(Mining)-The London Metal Exchange will enter 2023 with the smallest available warehouse stockpiles in at least 25 years, setting the stage for future squeezes and spikes if demand turns out stronger than expected.
Available inventories of the six main metals traded on the LME plunged by two thirds in 2022, with aluminum’s 72% decline accounting for the bulk of the drop, while zinc shrank by 90%. Collectively, inventories not already marked for withdrawal hit the lowest level in data going back to 1997 and finished the year only fractionally higher.
While most of the world’s metal never sees the inside of an LME warehouse, exchange inventory levels are important because every short seller who holds a contract to expiry must deliver physical metal registered in an LME warehouse. The LME has introduced new rules to allow deferral to prevent future squeezes, but the exemptions come with costly fees.
The tight stockpiles also reflect a tension that has gripped metals markets for much of this year, between constrained supplies on the one hand, and worries about weakening demand due to recessionary threats in the world’s key economies on the other.
For traders on the LME, the dwindling inventories represent another in a litany of headaches following one of the most dramatic years in the exchange’s 145-year history. The LME is facing regulatory probes and lawsuits over its actions during a runaway short squeeze in the nickel market in March that pushed several LME dealers to the brink of default, and is due to soon publish the results of an independent review into the crisis.
Heading into 2023, a key debate across metals markets is whether a worldwide downturn in industrial activity and rebounding supply will help to replenish the industry’s threadbare reserves, while China’s recent reopening from Covid lockdowns adds further uncertainty.

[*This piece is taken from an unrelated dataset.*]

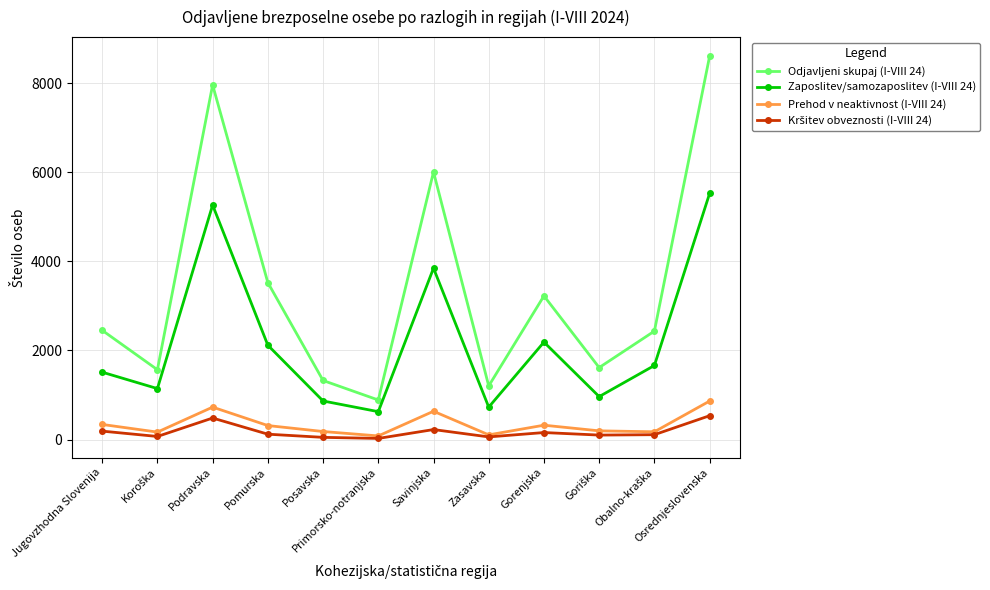

How many data points in Zaposlitev/samozaposlitev (I-VIII 24) are less than 1663?

6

The debate over the outlook for metals supply and demand is particularly contentious in copper, where some analysts are predicting ongoing deficits while others see the market swinging into a rare and historic period of oversupply.

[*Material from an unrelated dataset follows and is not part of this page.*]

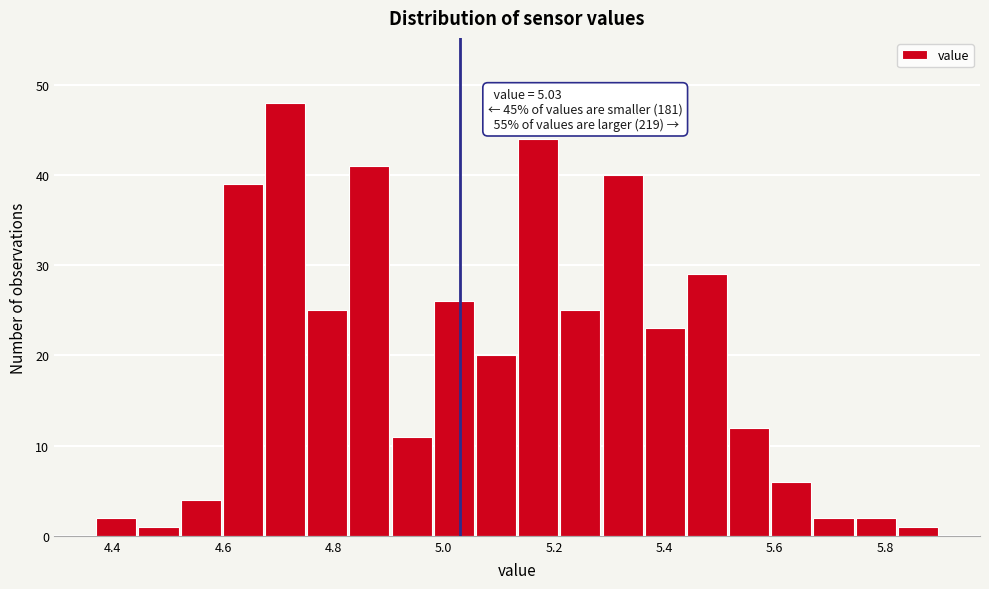

Read against the x-axis, roughly where is the centre of the tallest bar?

4.72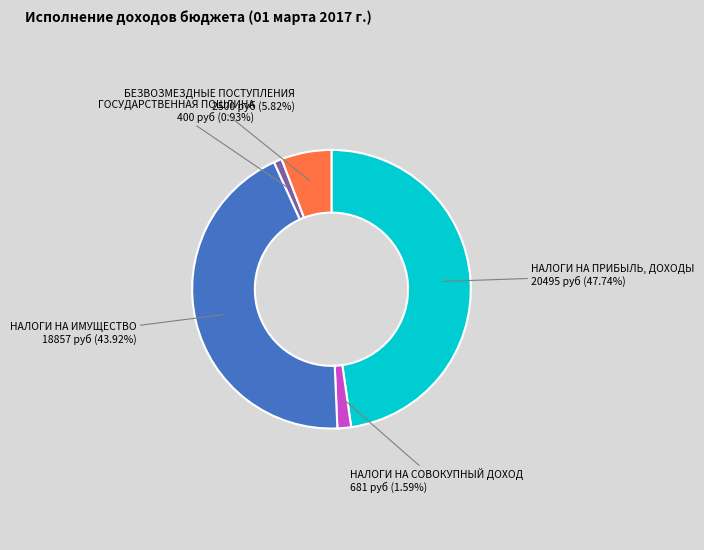

Which slice is the largest?

НАЛОГИ НА ПРИБЫЛЬ, ДОХОДЫ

That’s feeding into a sharp divergence over the outlook for prices, with analysts at Goldman Sachs Group Inc. predicting copper will hit a record high of $11,000 a ton within 12 months, while BNP Paribas says prices will drop to $6,465 a ton by the middle of next year as the market swings into a huge surplus. Prices were little changed at $8,402.50 as of 1:58 p.m. local time on the LME on Friday.
As the year draws to a close, only nickel is trading in positive territory. The market remains hamstrung by low liquidity since the crisis, with regular sharp swings.

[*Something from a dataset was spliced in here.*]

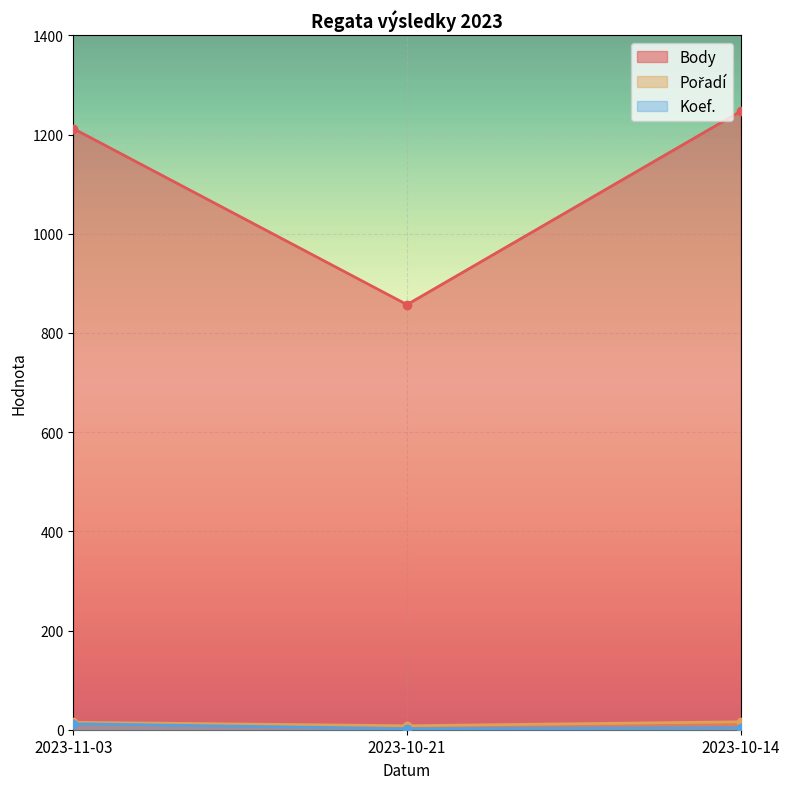

At which label is Body closest to 1052?

2023-11-03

Copper, zinc and aluminum are all down more than 10% this year, while tin, the worst performer, has plunged by more than a third and is set for the biggest annual decline since at least 1990.
A historic squeeze in the tin market seen during the early stages of the pandemic has unraveled this year, with cooling demand from the electronics sector coinciding with a recovery in supply. Still, worries about low levels of inventory persist, and prices have been staging a comeback over the past two months as buyers move to secure stocks in anticipation of a rebound in demand.